Dans une lettre émise par le MAMROT, en date du 6 février 2013, le commissaire Marc-André Thivierge relève deux situations pour lesquelles il dit émettre des doutes à l’égard de Mme Collin et du fait qu’elle aurait omis de déclarer son intérêt, de s’abstenir de participer aux délibérations et de voter lors de l’adoption de certaines résolutions portant sur l’implantation d’une garderie, en l’occurrence la garderie Aqua-Némo, dont elle est l’administrateur principal.

Les doutes émis par le commissaire concernent la réunion du Comité consultatif d’urbanisme du 2 février 2010 et la séance ordinaire du conseil municipal du 9 février 2010, deux situations pour lesquelles les informations inscrites aux procès-verbaux se sont cependant révélées insuffisantes pour permettre une conclusion hors de tout doute.

Par ailleurs, en ce qui concerne la déclaration d’intérêts pécuniaires de la conseillère, déposée au greffier de la Ville, le 16 novembre 2009, le commissaire indique que «celle-ci aurait dû être mise à jour à la suite du changement dans les renseignements qu’elle contient. En effet, la garderie Aqua-Némo n’y était pas inscrite, malgré que celle-ci ait été immatriculée au registraire des entreprises depuis 2009.»

Le commissaire dit avoir rappelé à la conseillère ainsi qu’à la Ville de Blainville les règles en vigueur en matière de divulgation des intérêts et de l’importance que le ministère accorde au respect de celles-ci ainsi que le devoir des élus de respecter le code d’éthique et de déontologie, en vigueur depuis le 8 octobre 2011 et que, dans les circonstances, «nous considérons le dossier clos et n’interviendrons pas davantage».

De toute évidence insatisfait de cette réponse, le conseiller Lamarre a tenté de revenir à la charge en signifiant à Mme Collin qu’elle devrait, à ce stade-ci, «entreprendre une sérieuse réflexion sur son avenir politique» et démissionner de son poste de conseillère municipale.

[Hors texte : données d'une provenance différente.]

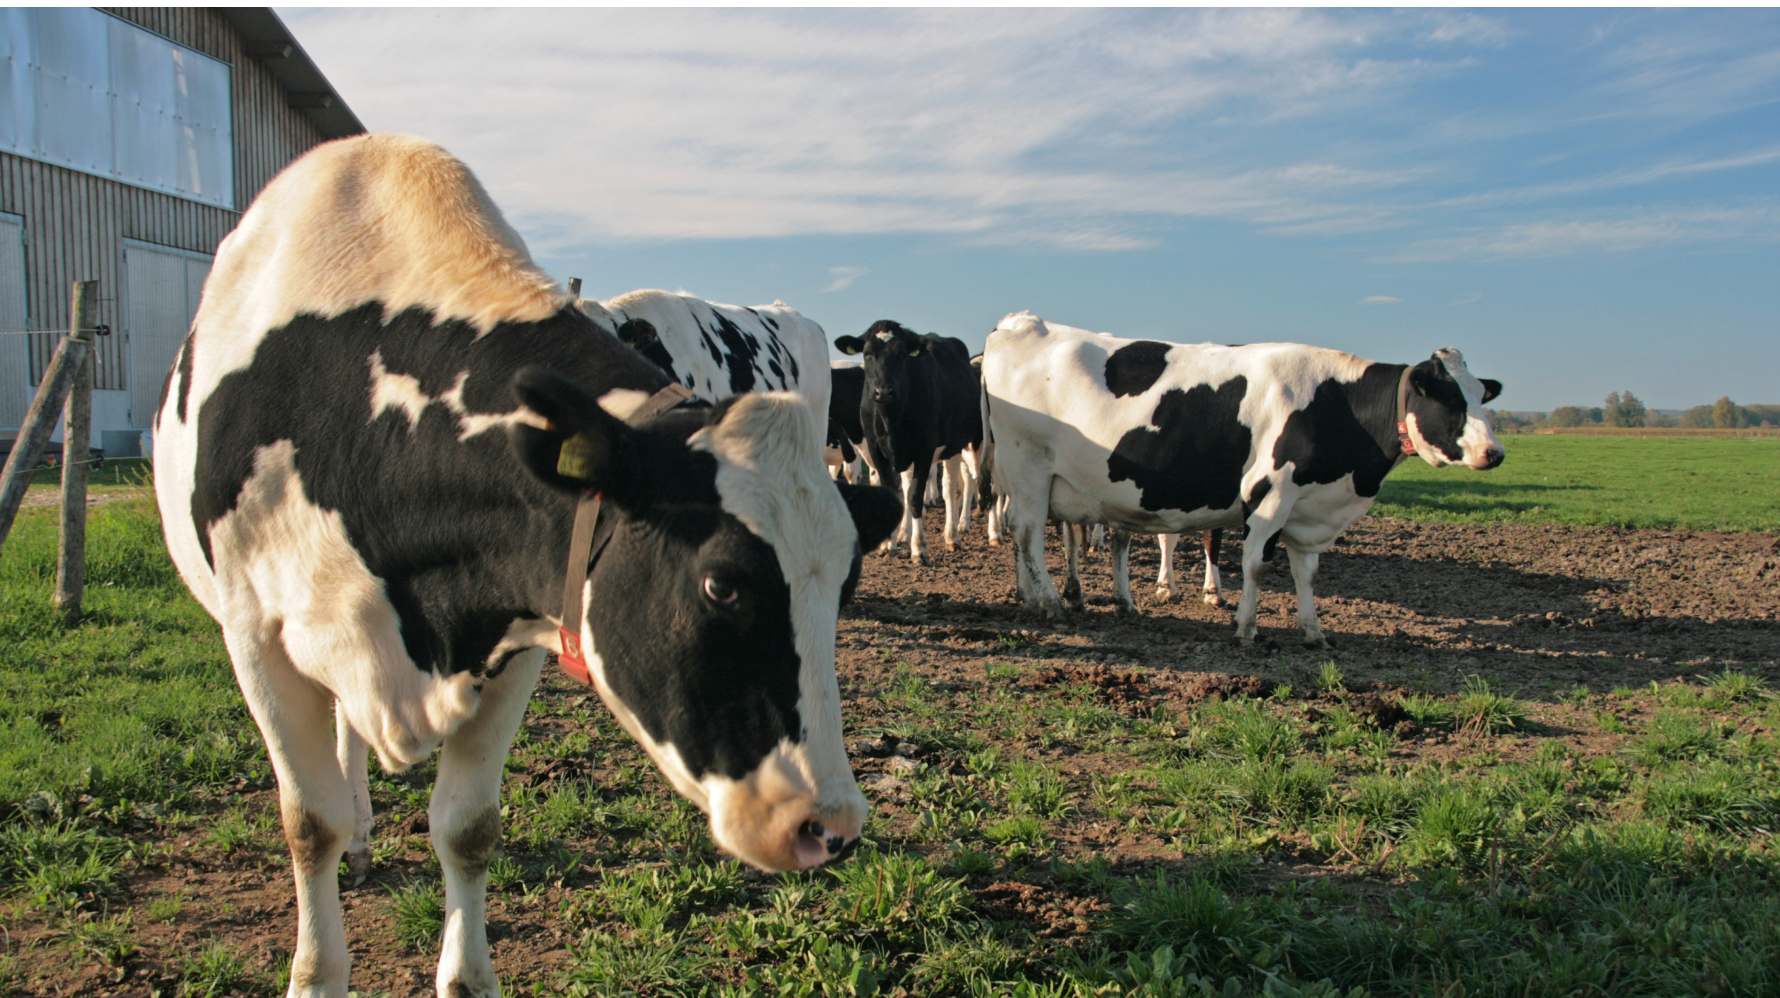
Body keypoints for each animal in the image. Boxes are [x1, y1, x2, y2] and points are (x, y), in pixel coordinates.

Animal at [836, 323, 982, 565]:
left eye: (902, 354)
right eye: (867, 354)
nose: (883, 392)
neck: (891, 420)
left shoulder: (925, 449)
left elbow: (915, 497)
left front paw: (920, 549)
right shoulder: (876, 449)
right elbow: (896, 493)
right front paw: (888, 544)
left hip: (956, 444)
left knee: (951, 488)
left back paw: (952, 536)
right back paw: (905, 535)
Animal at [989, 307, 1502, 647]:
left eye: (1481, 396)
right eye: (1449, 400)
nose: (1494, 453)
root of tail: (1020, 321)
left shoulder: (1306, 507)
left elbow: (1307, 572)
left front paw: (1313, 632)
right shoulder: (1270, 493)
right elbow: (1257, 564)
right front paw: (1247, 627)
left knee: (1020, 533)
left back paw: (1031, 598)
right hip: (1029, 464)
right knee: (1028, 532)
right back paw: (1051, 604)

Après avoir relu plusieurs passages de la lettre et insisté sur la transparence et la disponibilité de la conseillère Collin, le maire a quant à lui déclaré que la conseillère était disculpée et que pour lui, cet épisode n’est rien de plus qu’un «nouvel échec pour l’opposition, après plusieurs tentatives de noircir la Ville auprès du gouvernement». Il a ensuite mis un terme à la discussion: «Pour moi, comme pour le MAMROT, c’est un dossier qui est clos.»

Enfin, la principale intéressée a profité du moment pour réitérer son intention de solliciter un troisième mandat à titre de conseillère municipale du quartier du Blainvillier. «Je serai présente aux prochaines élections de novembre 2013, avec Richard Perreault à 100 % et je travaillerai pour mon quartier à 100 %», a-t-elle annoncé.